◆ **Problem requirements**:
Repeat the entries exactly but omit the pictures.

** Study material follows **

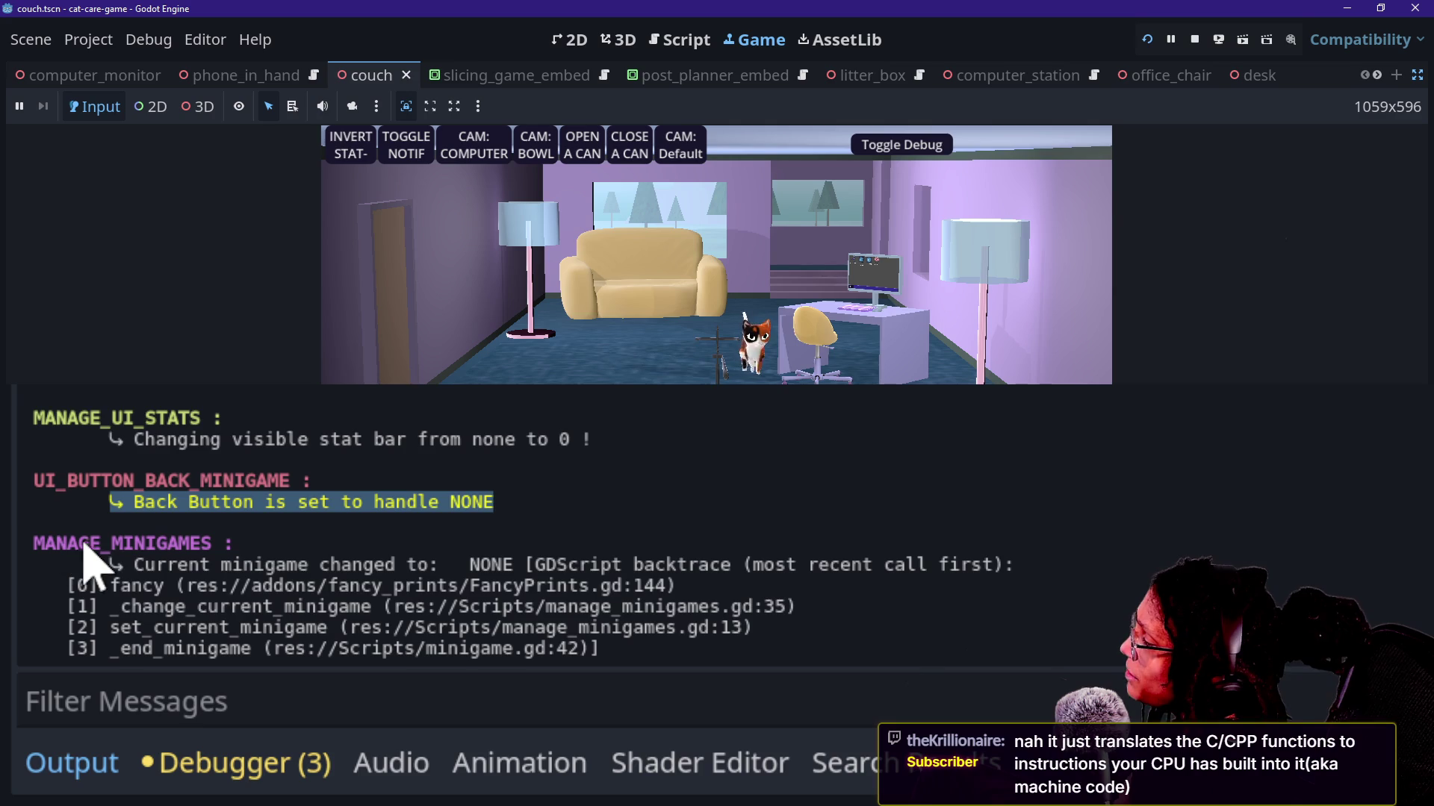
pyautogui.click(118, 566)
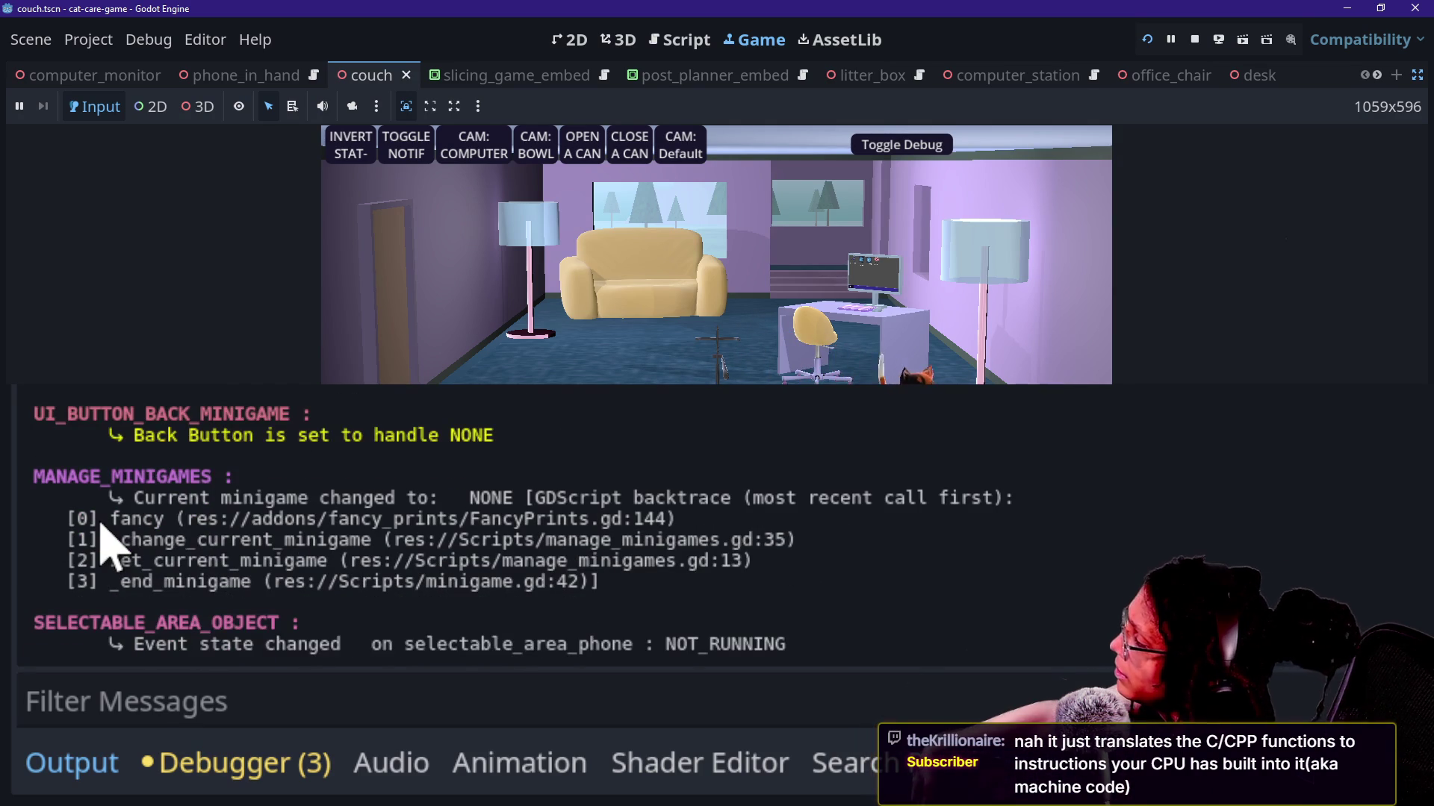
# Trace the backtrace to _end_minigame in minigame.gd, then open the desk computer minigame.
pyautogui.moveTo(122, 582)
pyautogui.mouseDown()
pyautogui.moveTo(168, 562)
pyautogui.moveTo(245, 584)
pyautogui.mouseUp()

** End of Study material **

◆ **Written solution**:
pyautogui.click(118, 566)
# Trace the backtrace to _end_minigame in minigame.gd, then open the desk computer minigame.
pyautogui.moveTo(122, 582)
pyautogui.mouseDown()
pyautogui.moveTo(168, 562)
pyautogui.moveTo(245, 584)
pyautogui.mouseUp()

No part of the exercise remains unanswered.